Tasks to carry out –
• 1. List every person named in the passage on black players in Major League Baseball.
• 2. In the passage on black players in Major League Baseball, retype the part starting at "Eighteen percent plus" and ending at "pure bullshit, either.".

The real peak of African-American participation was under 20 percent, and it stayed around there from the mid-’70s to the mid-’90s before dropping off, most dramatically around 2000. I’m getting these figures from the same source as Neyer and Kepner: baseball researcher Mark Armour, with the Society for American Baseball Research. A few years ago he wondered how much integration had improved baseball, so he hand-counted all the black players (including Latinos; they, too, would’ve been excluded from pre-1947 rosters) who appeared in the Major Leagues between integration and 1986. His 2007 paper on the subject is up at sabr.org.
“The data I came up with myself in that period — the numbers from say 1973 to ’74 to the end of the study — is pretty flat,” Armour told me by phone. “One of the reasons I stopped at ’86: The numbers seemed to have normalized. They were 18 to 19 percent black and about 9 percent Latin.”
Eighteen percent plus 9 percent, you’ll notice, is 27 percent. So Neyer is maybe a bit harsh. The 27 percent figure does work for all non-white players. That’s not the same as “black,” but it’s not quite pure bullshit, either.

Collection entries:
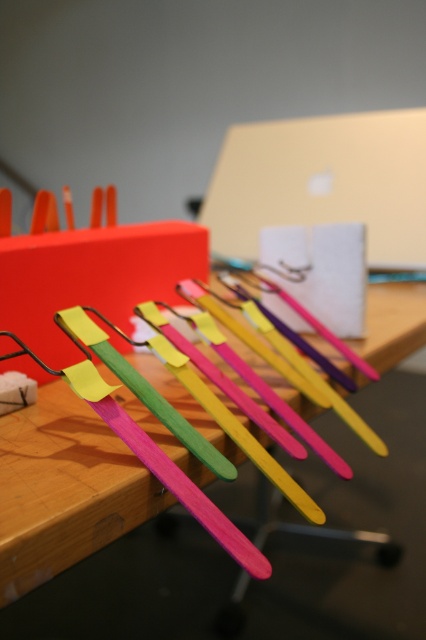
Who is positioned more to the right, wooden table at center or metallic gold laptop at center?

metallic gold laptop at center is more to the right.

Where is `wooden table at center`? This screenshot has height=640, width=426. wooden table at center is located at coordinates (65, 488).

Identify the location of wooden table at center. The height and width of the screenshot is (640, 426). (65, 488).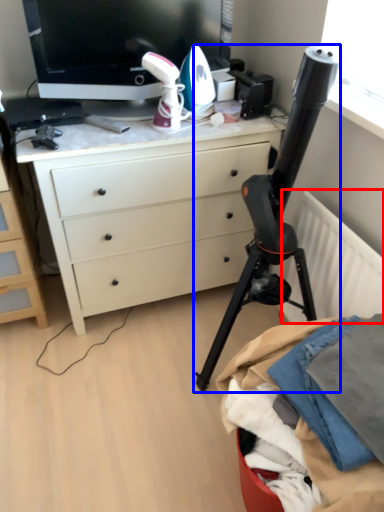
Question: Among these objects, which one is farthest to the camera, radiator (highlighted by a red box) or tripod (highlighted by a blue box)?

Choices:
 (A) radiator
 (B) tripod

Answer: (A)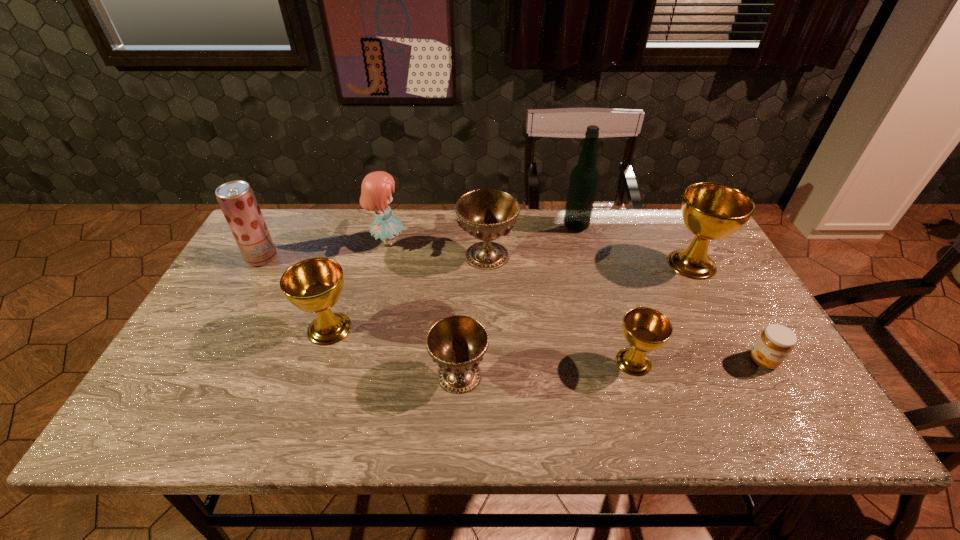
You are a GUI agent. You are given a task and a screenshot of the screen. Output one action in this format:
    pyautogui.click(x=<x>, y=<y>)
    Task: Click on the free space located 0.300m on the right of the second smallest gold chalice
    This screenshot has width=960, height=540.
    Given the screenshot: What is the action you would take?
    pyautogui.click(x=474, y=329)

This screenshot has width=960, height=540. What are the coordinates of `vacant space located 0.220m on the back of the second chalice from right to left` in the screenshot? It's located at (610, 283).

I want to click on vacant space located 0.300m on the back of the smaller red chalice, so click(464, 269).

The image size is (960, 540). I want to click on blank area located 0.120m on the front label of the orange jam, so click(798, 420).

Find the location of `alcohol present at the far edge`. alcohol present at the far edge is located at coordinates (584, 177).

You are a GUI agent. You are given a task and a screenshot of the screen. Output one action in this format:
    pyautogui.click(x=<x>, y=<y>)
    Task: Click on the fruit juice that is at the far edge
    The image size is (960, 540).
    Given the screenshot: What is the action you would take?
    pyautogui.click(x=236, y=199)

Image resolution: width=960 pixels, height=540 pixels. I want to click on doll present at the far edge, so click(376, 190).

Locate an element on the screen. The image size is (960, 540). object that is at the near edge is located at coordinates (457, 343).

Locate an element on the screen. The image size is (960, 540). object at the left edge is located at coordinates (236, 199).

Identify the location of chalice present at the right edge. This screenshot has height=540, width=960. (711, 211).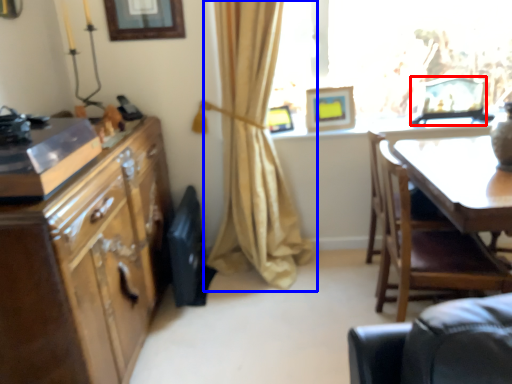
Question: Which point is further to the camera, picture frame (highlighted by a red box) or curtain (highlighted by a blue box)?

Choices:
 (A) picture frame
 (B) curtain

Answer: (A)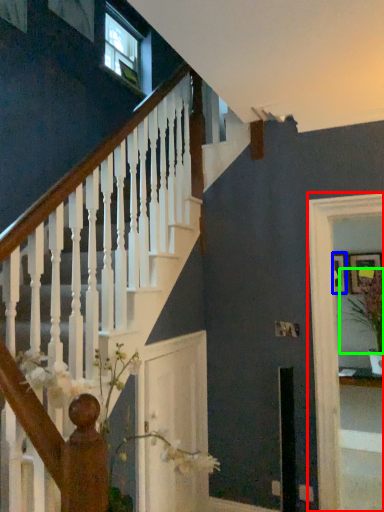
Question: Based on their relative distances, which object is farther from glass door (highlighted by a red box)? Choose from picture frame (highlighted by a blue box) and plant (highlighted by a green box).

Choices:
 (A) picture frame
 (B) plant

Answer: (A)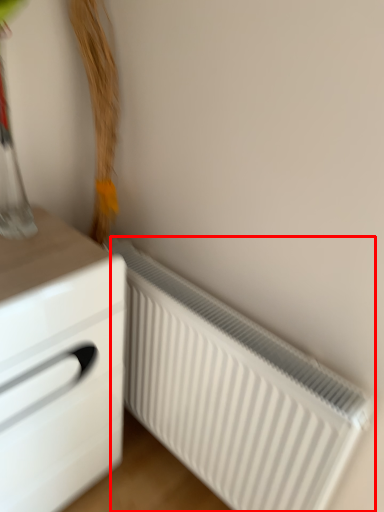
Question: From the image's perspective, what is the correct spatial relationship of radiator (annotated by the red box) in relation to chest of drawers?

Choices:
 (A) below
 (B) above

Answer: (A)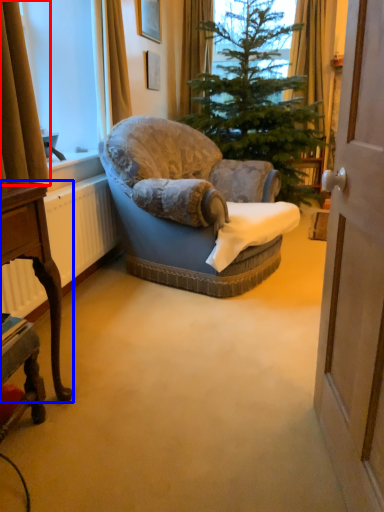
Question: Among these objects, which one is farthest to the camera, curtain (highlighted by a red box) or desk (highlighted by a blue box)?

Choices:
 (A) curtain
 (B) desk

Answer: (A)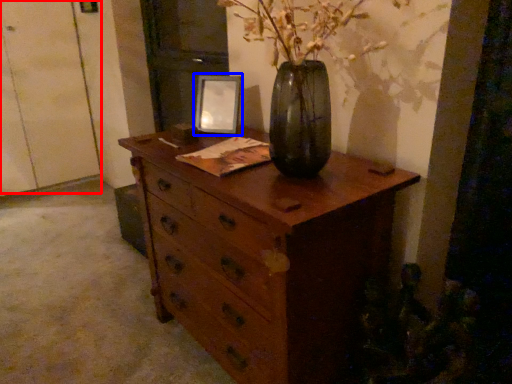
Question: Which point is further to the camera, door (highlighted by a red box) or picture frame (highlighted by a blue box)?

Choices:
 (A) door
 (B) picture frame

Answer: (A)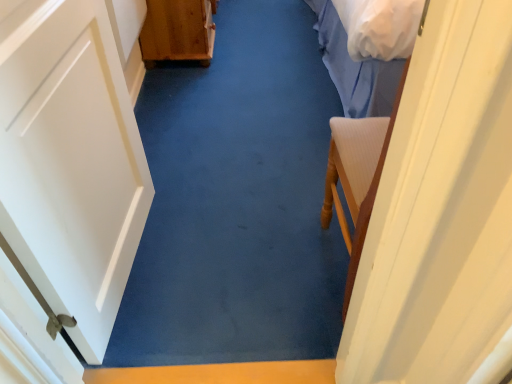
Find the location of `vacant area to the right of wooden chest at left`. vacant area to the right of wooden chest at left is located at coordinates (263, 25).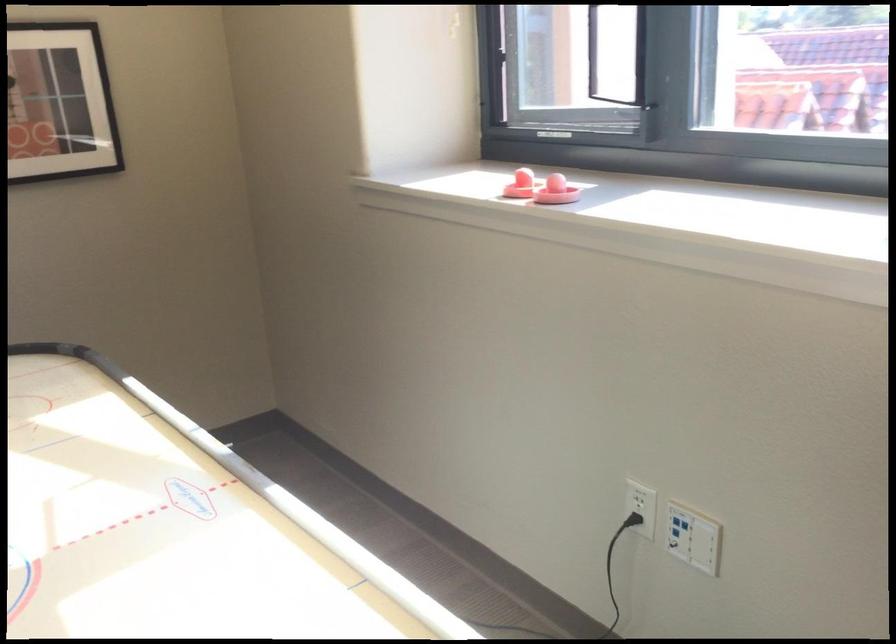
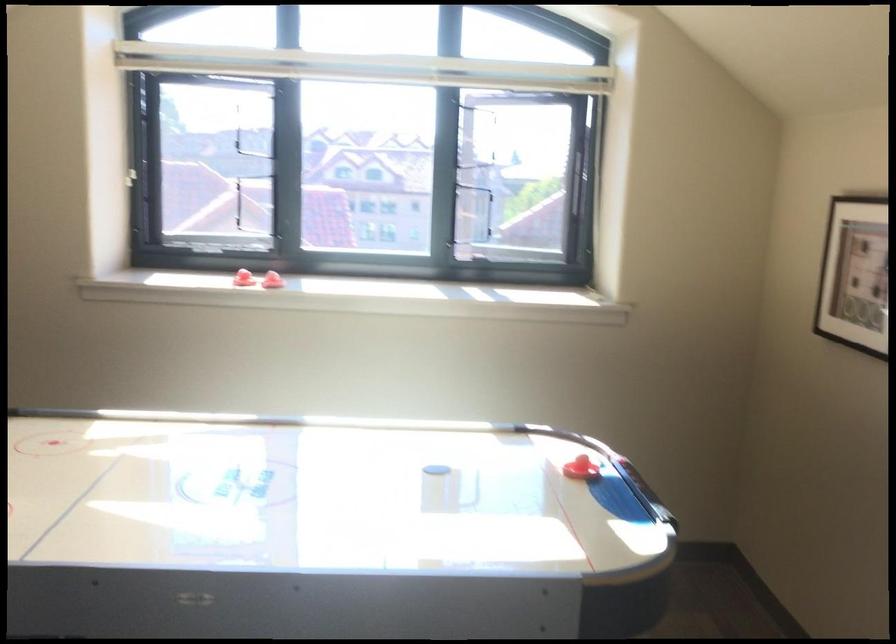
Question: I am providing you with two images of the same scene from different viewpoints. Which of the following objects are not visible in image2?

Choices:
 (A) red air hockey striker
 (B) white wall button
 (C) black bowl
 (D) window latch

Answer: (B)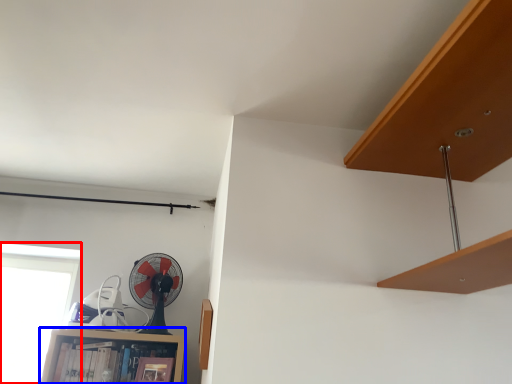
Question: Among these objects, which one is nearest to the camera, window (highlighted by a red box) or cabinet (highlighted by a blue box)?

Choices:
 (A) window
 (B) cabinet

Answer: (B)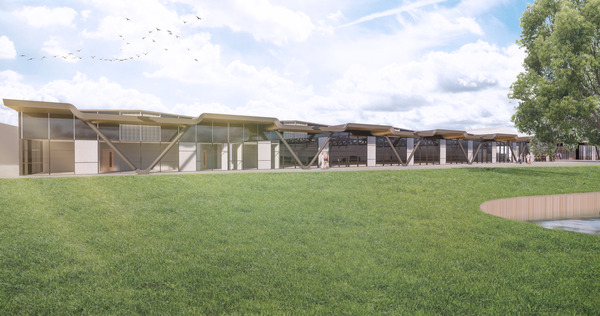
You are a GUI agent. You are given a task and a screenshot of the screen. Output one action in this format:
    pyautogui.click(x=<x>, y=<y>)
    Task: Click on the support beam
    This screenshot has width=600, height=316.
    Given the screenshot: What is the action you would take?
    pyautogui.click(x=117, y=154), pyautogui.click(x=158, y=158), pyautogui.click(x=293, y=155), pyautogui.click(x=311, y=157), pyautogui.click(x=398, y=152), pyautogui.click(x=409, y=154), pyautogui.click(x=463, y=151), pyautogui.click(x=475, y=153), pyautogui.click(x=512, y=153), pyautogui.click(x=520, y=152)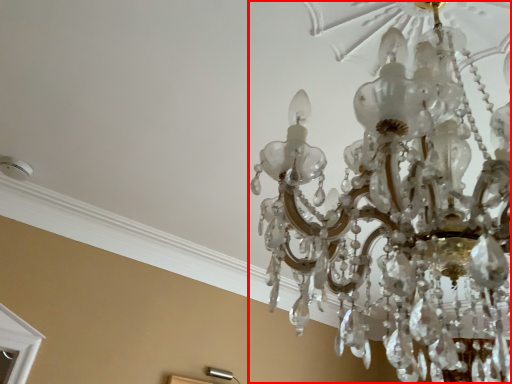
Question: From the image's perspective, where is lamp (annotated by the red box) located relative to lamp?

Choices:
 (A) above
 (B) below

Answer: (A)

Correct answers –
• 1. Neyer, Kepner, Mark Armour

• 2.
Eighteen percent plus 9 percent, you’ll notice, is 27 percent. So Neyer is maybe a bit harsh. The 27 percent figure does work for all non-white players. That’s not the same as “black,” but it’s not quite pure bullshit, either.